In a recent post on my www.sportscoachingbrain.com site I talked about the fourth aspect of designing and developing training programs: Engagement.

In the article I suggested that in traditional programs, coaches write workouts in terms of the “big three” physiology variables: Volume of training (how much to do), Intensity of training (how hard to work) and Frequency of training (how often to do it).

However, this is old thinking…because it assumes that training adaptations are all about physical training and exercise physiology. Coaches and athletes know that there is another key determinant of training adaption…engagement - (how engaged the athlete’s mind is in the training activity).

The central argument is this. No matter how well designed the set and workout might be, it is the athlete’s approach and attitude to completing the workout that largely determines the outcome.

A brilliantly designed training set, sculptured perfectly in terms of heart rate, speed, volume and lactate levels, will not be performed optimally unless the swimmers have engaged in the set and are committed to performing the set to their full potential.

Competitive Swimming is not just swimming fast.

Remember that competitive swimming is not just about swimming fast – anyone can learn to swim fast.

Competitive Swimming is….swimming fast, with great technique and skills, under pain, pressure and fatigue.

If competitive swimming was only about swimming fast – then we would just train the body.

But…competitive swimming is about maintaining speed and technical excellence when the body is enduring pain, pressure and fatigue and it is the swimmers who can best integrated mind and body to work together in harmony in these conditions who prevail.

And it all starts with training set design and workout planning.

How can you integrate “engagement” with the physiology “big three” – volume, intensity, frequency?

Example:

Old way (physiology model):

Training set is 16 x100 metres (volume) on 2:00 minutes holding a speed of PB plus 10 seconds (intensity).

Enhanced Mind – Body way:

Training set is 16 x 100 metres (volume) on 2:00 minutes holding a speed of PB plus 10 seconds (intensity).
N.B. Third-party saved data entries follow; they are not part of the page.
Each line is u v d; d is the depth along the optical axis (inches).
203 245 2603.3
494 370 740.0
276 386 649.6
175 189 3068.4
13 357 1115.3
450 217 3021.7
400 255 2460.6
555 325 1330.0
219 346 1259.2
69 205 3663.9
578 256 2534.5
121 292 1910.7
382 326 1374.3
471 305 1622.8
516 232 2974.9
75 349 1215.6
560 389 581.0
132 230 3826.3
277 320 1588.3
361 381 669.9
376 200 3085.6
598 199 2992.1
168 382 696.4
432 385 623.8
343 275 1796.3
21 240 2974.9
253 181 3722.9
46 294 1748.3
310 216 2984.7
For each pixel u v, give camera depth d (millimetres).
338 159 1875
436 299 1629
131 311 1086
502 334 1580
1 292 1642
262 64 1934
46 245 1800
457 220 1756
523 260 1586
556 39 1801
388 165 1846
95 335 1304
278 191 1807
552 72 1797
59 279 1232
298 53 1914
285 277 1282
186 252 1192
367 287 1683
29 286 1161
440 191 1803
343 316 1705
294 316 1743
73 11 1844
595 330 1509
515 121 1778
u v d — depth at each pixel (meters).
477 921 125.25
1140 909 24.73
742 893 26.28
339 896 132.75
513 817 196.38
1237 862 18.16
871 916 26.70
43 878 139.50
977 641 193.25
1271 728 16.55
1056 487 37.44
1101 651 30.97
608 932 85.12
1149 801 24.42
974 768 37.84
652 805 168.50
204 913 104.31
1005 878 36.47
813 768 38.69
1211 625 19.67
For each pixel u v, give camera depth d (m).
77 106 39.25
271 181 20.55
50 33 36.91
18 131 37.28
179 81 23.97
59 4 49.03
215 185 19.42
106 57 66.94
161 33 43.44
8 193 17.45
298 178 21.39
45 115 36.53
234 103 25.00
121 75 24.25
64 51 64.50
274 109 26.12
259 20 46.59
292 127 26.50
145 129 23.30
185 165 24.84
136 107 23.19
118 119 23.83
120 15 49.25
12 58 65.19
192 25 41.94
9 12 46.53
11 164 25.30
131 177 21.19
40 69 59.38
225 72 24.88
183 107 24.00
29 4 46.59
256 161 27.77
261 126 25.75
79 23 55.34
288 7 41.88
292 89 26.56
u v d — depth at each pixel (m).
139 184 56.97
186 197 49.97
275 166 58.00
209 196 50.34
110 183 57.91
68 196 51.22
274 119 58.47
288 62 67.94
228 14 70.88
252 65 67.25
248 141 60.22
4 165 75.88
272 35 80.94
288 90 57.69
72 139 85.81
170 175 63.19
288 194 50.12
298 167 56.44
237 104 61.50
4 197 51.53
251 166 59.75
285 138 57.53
Key mental skills learning (engagement) – At signs of fatigue, work with swimmers on relaxation under pressure and on breathing techniques to learn how to manage pain under fatigue and pressure conditions.

 

Find Opportunities to Enhance Mind-Body integration:

In every workout, there are opportunities to teach lessons which can make an incredible impact on the swimmer’s mental abilities for competition.

At times of pain, pressure and fatigue during workouts, opportunities emerge to teach swimmers life lessons and mental skills that can not be replicated in an office or classroom.

This is the key: we all want swimmers to master the mental skills necessary to compete successfully in the pool.

So it makes sense to shift our mental skills training focus into the pool.

If Gold Medals for 100 freestyle were handed out for winning a race around an office, let’s do our mental skills training in high buildings…..but it is all about mental skills mastery in the pool.

Optimal performance in any field of endeavour comes from the integration of the mind and the body working in harmony.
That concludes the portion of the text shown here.